Election présidentielle en France : un séisme de forte magnitude

Depuis l’instauration de la Ve République française en 1958, jamais élection présidentielle n’a produit un tel effet et n’a abouti à un tel bouleversement dans les structures politiques qui régissent le pays. Il n’est nullement exagéré de parler de séisme politique en France. Un séisme de forte magnitude.

Les deux courants classiques (la droite et la gauche ‘modérées’) qui ont dominé la vie politique française pendant de longues décennies se sont effondrés en même temps le dimanche 23 avril, date du premier tour de l’élection présidentielle. Ils ont été supplantés par l’extrême droite qui, pour la première fois, dépasse les 20% de suffrages au premier tour, et par le nouveau venu ‘’En Marche’’, un mouvement politique âgé d’à peine un an, créé le 6 avril 2016 par un novice qu’au départ personne ne prenait au sérieux.

Les grosses pointures de la politique française se sont donc trouvées marginalisées au profit de deux jeunes outsiders, Emmanuel Macron (né le 21 décembre 1977) et Marine Le Pen (née le 4 août 1968). Visiblement consternés par les résultats ravageurs de cette élection, les deux représentants de la droite et de la gauche, François Fillon (20%) et Benoît Hamon (6,3%) ont appelé à voter pour Emanuel Macron dans l’espoir de barrer la route à Marine Le Pen qualifiée d’ « ennemie de la République ».

On ne peut pas dire que le second tour sera une compétition serrée. Ce sera un scrutin sans surprise tant la mobilisation contre le Front National est puissante. Déjà un sondage Harris Interactive pour la chaîne M6 donne Emmanuel Macron largement vainqueur (64% des voix) contre sa rivale Marine Le Pen (34 %).

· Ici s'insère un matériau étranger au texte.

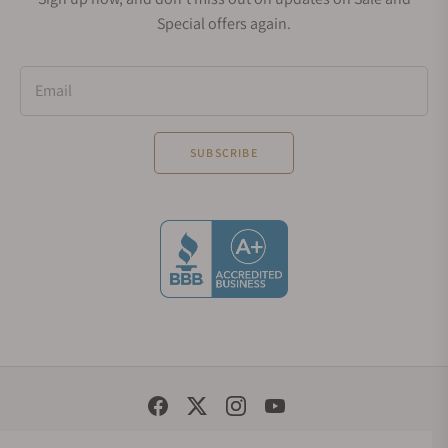
Special offers again.
Email
SUBSCRIBE
Social Media Links
© 1998 - 2026, Exquisite Timepieces Inc.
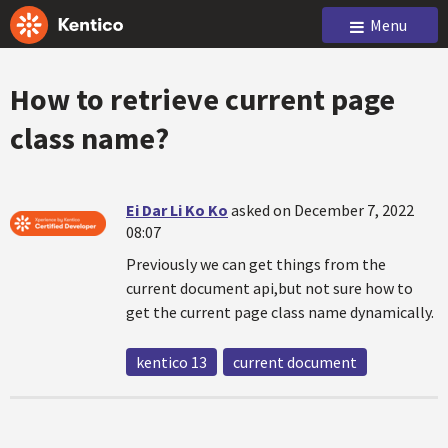
Menu
How to retrieve current page
class name?
Ei Dar Li Ko Ko
asked on December 7, 2022
08:07
Previously we can get things from the
current document api,but not sure how to
get the current page class name dynamically.
kentico 13
current document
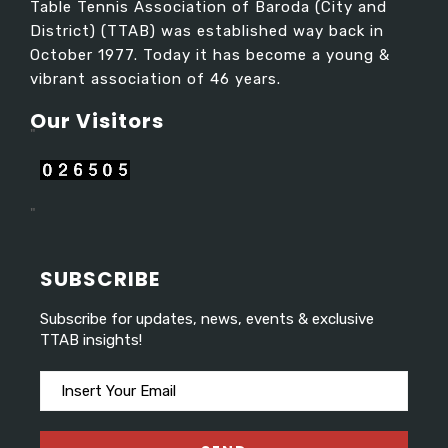
Table Tennis Association of Baroda (City and
District) (TTAB) was established way back in
October 1977. Today it has become a young &
vibrant association of 46 years.
Our Visitors​
"
"
SUBSCRIBE
Subscribe for updates, news, events & exclusive
TTAB insights!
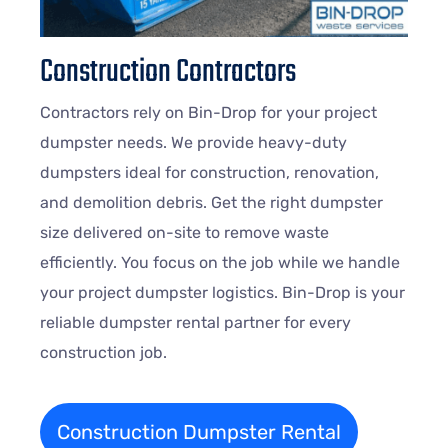
Construction Contractors
Contractors rely on Bin-Drop for your project
dumpster needs. We provide heavy-duty
dumpsters ideal for construction, renovation,
and demolition debris. Get the right dumpster
size delivered on-site to remove waste
efficiently. You focus on the job while we handle
your project dumpster logistics. Bin-Drop is your
reliable dumpster rental partner for every
construction job.
Construction Dumpster Rental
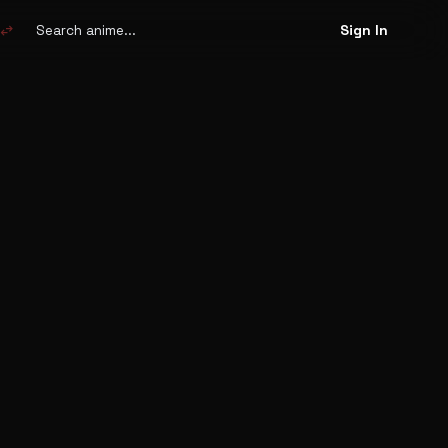
Search
anime
swap_horiz
Sign In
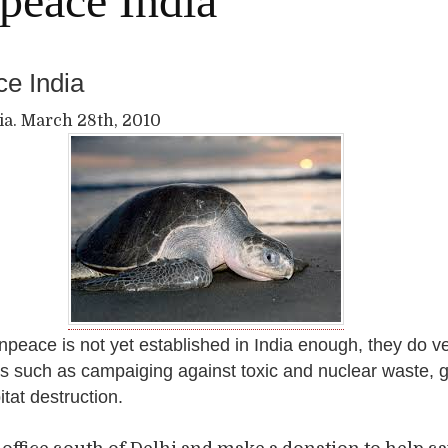
peace India
e India
ia. March 28th, 2010
peace is not yet established in India enough, they do v
s such as campaiging against toxic and nuclear waste, 
tat destruction.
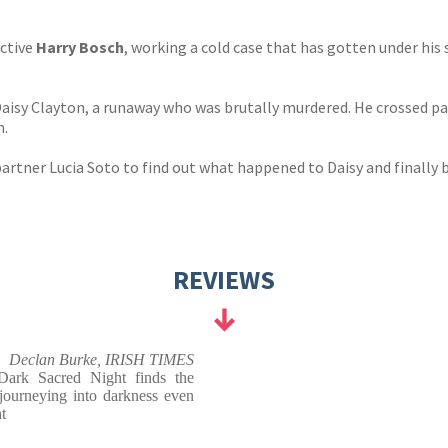
ective
Harry Bosch
, working a cold case that has gotten under his 
 Daisy Clayton, a runaway who was brutally murdered. He crossed 
m.
artner Lucia Soto to find out what happened to Daisy and finally b
REVIEWS
Declan Burke, IRISH TIMES
Dark Sacred Night finds the
 journeying into darkness even
t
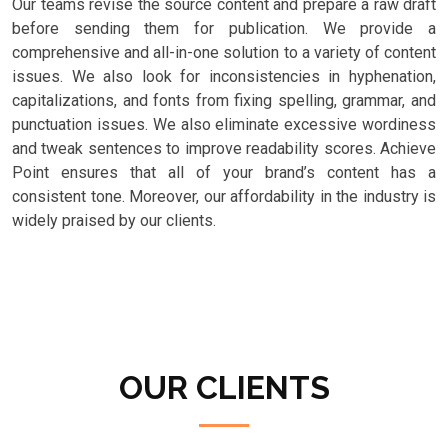
Our teams revise the source content and prepare a raw draft
before sending them for publication. We provide a
comprehensive and all-in-one solution to a variety of content
issues. We also look for inconsistencies in hyphenation,
capitalizations, and fonts from fixing spelling, grammar, and
punctuation issues. We also eliminate excessive wordiness
and tweak sentences to improve readability scores. Achieve
Point ensures that all of your brand’s content has a
consistent tone. Moreover, our affordability in the industry is
widely praised by our clients.
OUR CLIENTS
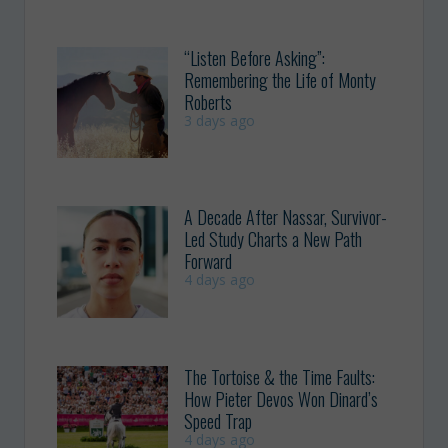
“Listen Before Asking”:
Remembering the Life of Monty
Roberts
3 days ago
A Decade After Nassar, Survivor-
Led Study Charts a New Path
Forward
4 days ago
The Tortoise & the Time Faults:
How Pieter Devos Won Dinard’s
Speed Trap
4 days ago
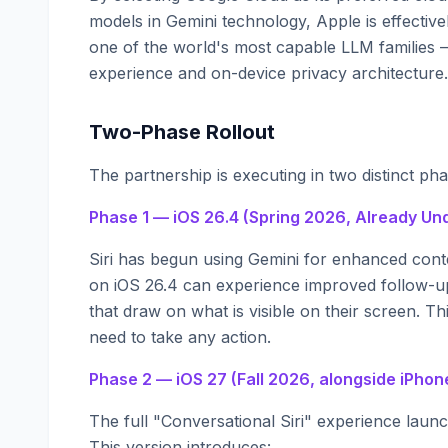
models in Gemini technology, Apple is effective
one of the world's most capable LLM families —
experience and on-device privacy architecture.
Two-Phase Rollout
The partnership is executing in two distinct pha
Phase 1 — iOS 26.4 (Spring 2026, Already U
Siri has begun using Gemini for enhanced con
on iOS 26.4 can experience improved follow-u
that draw on what is visible on their screen. 
need to take any action.
Phase 2 — iOS 27 (Fall 2026, alongside iPhon
The full "Conversational Siri" experience laun
This version introduces:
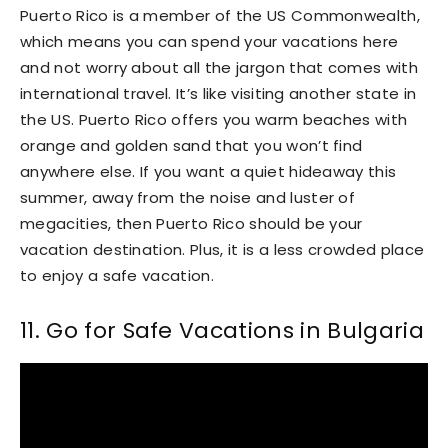
Puerto Rico is a member of the US Commonwealth,
which means you can spend your vacations here
and not worry about all the jargon that comes with
international travel. It’s like visiting another state in
the US. Puerto Rico offers you warm beaches with
orange and golden sand that you won’t find
anywhere else. If you want a quiet hideaway this
summer, away from the noise and luster of
megacities, then Puerto Rico should be your
vacation destination. Plus, it is a less crowded place
to enjoy a safe vacation.
11. Go for Safe Vacations in Bulgaria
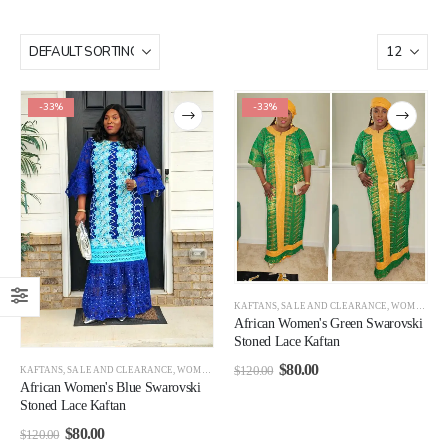
-33%
-33%
KAFTANS
,
SALE AND CLEARANCE
,
WOMEN CLEARANCE
African Women's Green Swarovski
Stoned Lace Kaftan
$
80.00
$
120.00
KAFTANS
,
SALE AND CLEARANCE
,
WOMEN CLEARANCE
African Women's Blue Swarovski
Stoned Lace Kaftan
$
80.00
$
120.00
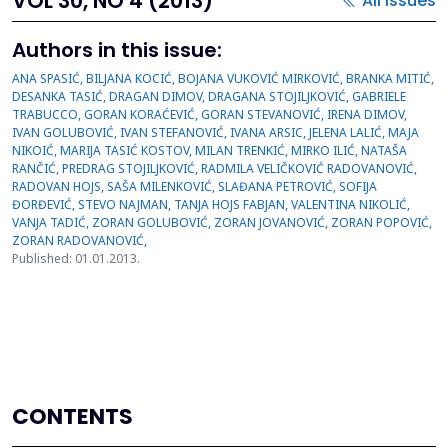
VOL 30, NO 4 (2013)
All issues
Authors in this issue:
ANA SPASIĆ, BILJANA KOCIĆ, BOJANA VUKOVIĆ MIRKOVIĆ, BRANKA MITIĆ,
DESANKA TASIĆ, DRAGAN DIMOV, DRAGANA STOJILJKOVIĆ, GABRIELE
TRABUCCO, GORAN KORAĆEVIĆ, GORAN STEVANOVIĆ, IRENA DIMOV,
IVAN GOLUBOVIĆ, IVAN STEFANOVIĆ, IVANA ARSIC, JELENA LALIĆ, MAJA
NIKOIĆ, MARIJA TASIĆ KOSTOV, MILAN TRENKIĆ, MIRKO ILIĆ, NATAŠA
RANČIĆ, PREDRAG STOJILJKOVIĆ, RADMILA VELIČKOVIĆ RADOVANOVIĆ,
RADOVAN HOJS, SAŠA MILENKOVIĆ, SLAĐANA PETROVIĆ, SOFIJA
ĐORĐEVIĆ, STEVO NAJMAN, TANJA HOJS FABJAN, VALENTINA NIKOLIĆ,
VANJA TADIĆ, ZORAN GOLUBOVIĆ, ZORAN JOVANOVIĆ, ZORAN POPOVIĆ,
ZORAN RADOVANOVIĆ,
Published: 01.01.2013.
CONTENTS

Les programmes politiques, économiques et sociaux des deux candidats au second tour sont aux antipodes sur la plupart des sujets avec une opposition particulière sur l’Europe et les relations avec la Russie.  Concernant l’Europe, Marine Le Pen préconise la sortie de la France de l’Union européenne et de l’espace Shengen. Elle promet l’organisation d’un référendum sur le ‘’Frexit’’. Pour Emmanuel Macron, il est hors de question de toucher à l’appartenance de la France à l’UE. Bien au contraire, son programme à ce niveau vise à renforcer l’Union européenne en proposant un budget, un ministre des finances et un parlement uniques pour la zone euro.

L’opposition des deux candidats au sujet des relations avec la Russie est tout aussi marquée. Pour Le Pen, qui a rendu visite récemment à Vladimir Poutine, la Russie est un pays ami avec lequel il convient de tisser des liens d’amitié et de coopération. Macron est plutôt proche de la position américaine qui considère la Russie comme un pays ennemi dont il faut se méfier en l’isolant à travers la multiplication des sanctions.

Le deuxième tour prévu le 7 mai prochain ne produira pas de surprises. Il prendra l’aspect d’une formalité qui verra la majorité des forces politiques françaises se mobiliser pour barrer la route de l’Elysée à la représentante du Front National. Celui-ci traine toujours sa réputation de parti raciste et xénophobe comme un boulet qui entrave lourdement sa course vers le pouvoir.

Le plus malheureux de ce premier tour ravageur est incontestablement François Fillon. Les obstacles mis sur sa route sont « trop nombreux, trop cruels » comme il les a amèrement qualifiés lui-même. « Le moment venu, la vérité sur cette élection sera écrite », a affirmé François Fillon quelques minutes après l’annonce des résultats. En attendant ce moment, l’ancien président Nicolas Sarkozy et le président sortant François Hollande auront largement le temps de méditer sur le rôle destructeur qu’ils ont joué dans l’effondrement des structures partisanes de la droite et de la gauche ‘’modérées’’ autour desquelles la vie politique française a tourné pendant plus d’un demi-siècle.